-- Start --

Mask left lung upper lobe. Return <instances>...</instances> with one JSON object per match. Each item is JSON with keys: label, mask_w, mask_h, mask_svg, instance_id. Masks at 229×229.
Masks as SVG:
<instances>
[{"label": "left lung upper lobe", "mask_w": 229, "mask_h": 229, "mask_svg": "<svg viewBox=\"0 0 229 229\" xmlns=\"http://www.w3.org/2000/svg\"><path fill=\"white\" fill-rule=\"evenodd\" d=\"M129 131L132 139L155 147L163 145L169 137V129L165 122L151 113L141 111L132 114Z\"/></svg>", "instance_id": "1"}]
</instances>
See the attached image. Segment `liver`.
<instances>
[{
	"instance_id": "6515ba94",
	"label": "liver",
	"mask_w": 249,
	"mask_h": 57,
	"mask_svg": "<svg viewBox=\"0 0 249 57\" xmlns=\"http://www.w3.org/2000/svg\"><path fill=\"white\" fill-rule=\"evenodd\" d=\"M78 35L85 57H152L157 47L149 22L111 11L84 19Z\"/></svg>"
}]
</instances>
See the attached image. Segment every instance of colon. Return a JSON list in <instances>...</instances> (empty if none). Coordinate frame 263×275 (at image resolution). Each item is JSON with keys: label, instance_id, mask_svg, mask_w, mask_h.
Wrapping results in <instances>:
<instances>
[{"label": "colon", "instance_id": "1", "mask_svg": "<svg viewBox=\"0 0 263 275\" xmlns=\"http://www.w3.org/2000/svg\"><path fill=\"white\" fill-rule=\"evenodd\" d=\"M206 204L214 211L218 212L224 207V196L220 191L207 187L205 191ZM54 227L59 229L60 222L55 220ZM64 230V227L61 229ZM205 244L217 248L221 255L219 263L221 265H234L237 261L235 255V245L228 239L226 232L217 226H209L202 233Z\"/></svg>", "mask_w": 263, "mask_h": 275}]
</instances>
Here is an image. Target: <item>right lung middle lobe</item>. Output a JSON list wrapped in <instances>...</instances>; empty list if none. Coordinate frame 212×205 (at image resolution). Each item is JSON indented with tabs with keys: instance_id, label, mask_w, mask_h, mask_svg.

-- End --

_The task_. Can you output the rows above as a JSON list of strings, with one string per line and blank lines left out?

_Written answer_.
[
  "Mask left lung upper lobe. Return <instances>...</instances> with one JSON object per match. Each item is JSON with keys: label, mask_w, mask_h, mask_svg, instance_id. Masks at 229×229.",
  "Masks as SVG:",
  "<instances>",
  "[{\"label\": \"left lung upper lobe\", \"mask_w\": 229, \"mask_h\": 229, \"mask_svg\": \"<svg viewBox=\\\"0 0 229 229\\\" xmlns=\\\"http://www.w3.org/2000/svg\\\"><path fill=\\\"white\\\" fill-rule=\\\"evenodd\\\" d=\\\"M129 131L132 139L155 147L163 145L169 137V129L165 122L151 113L141 111L132 114Z\\\"/></svg>\", \"instance_id\": \"1\"}]",
  "</instances>",
  "See the attached image. Segment `liver`.",
  "<instances>",
  "[{",
  "\t\"instance_id\": \"6515ba94\",",
  "\t\"label\": \"liver\",",
  "\t\"mask_w\": 249,",
  "\t\"mask_h\": 57,",
  "\t\"mask_svg\": \"<svg viewBox=\\\"0 0 249 57\\\" xmlns=\\\"http://www.w3.org/2000/svg\\\"><path fill=\\\"white\\\" fill-rule=\\\"evenodd\\\" d=\\\"M78 35L85 57H152L157 47L149 22L111 11L84 19Z\\\"/></svg>\"",
  "}]",
  "</instances>",
  "See the attached image. Segment every instance of colon. Return a JSON list in <instances>...</instances> (empty if none). Coordinate frame 263×275 (at image resolution). Each item is JSON with keys: label, instance_id, mask_svg, mask_w, mask_h.",
  "Wrapping results in <instances>:",
  "<instances>",
  "[{\"label\": \"colon\", \"instance_id\": \"1\", \"mask_svg\": \"<svg viewBox=\\\"0 0 263 275\\\" xmlns=\\\"http://www.w3.org/2000/svg\\\"><path fill=\\\"white\\\" fill-rule=\\\"evenodd\\\" d=\\\"M206 204L214 211L218 212L224 207V196L220 191L207 187L205 191ZM54 227L59 229L60 222L55 220ZM64 230V227L61 229ZM205 244L217 248L221 255L219 263L221 265H234L237 261L235 255V245L228 239L226 232L217 226H209L202 233Z\\\"/></svg>\", \"mask_w\": 263, \"mask_h\": 275}]",
  "</instances>",
  "Here is an image. Target: <item>right lung middle lobe</item>. Output a JSON list wrapped in <instances>...</instances>; empty list if none. Coordinate frame 212×205 (at image resolution). Each item is JSON indented with tabs with keys: instance_id, label, mask_w, mask_h, mask_svg."
]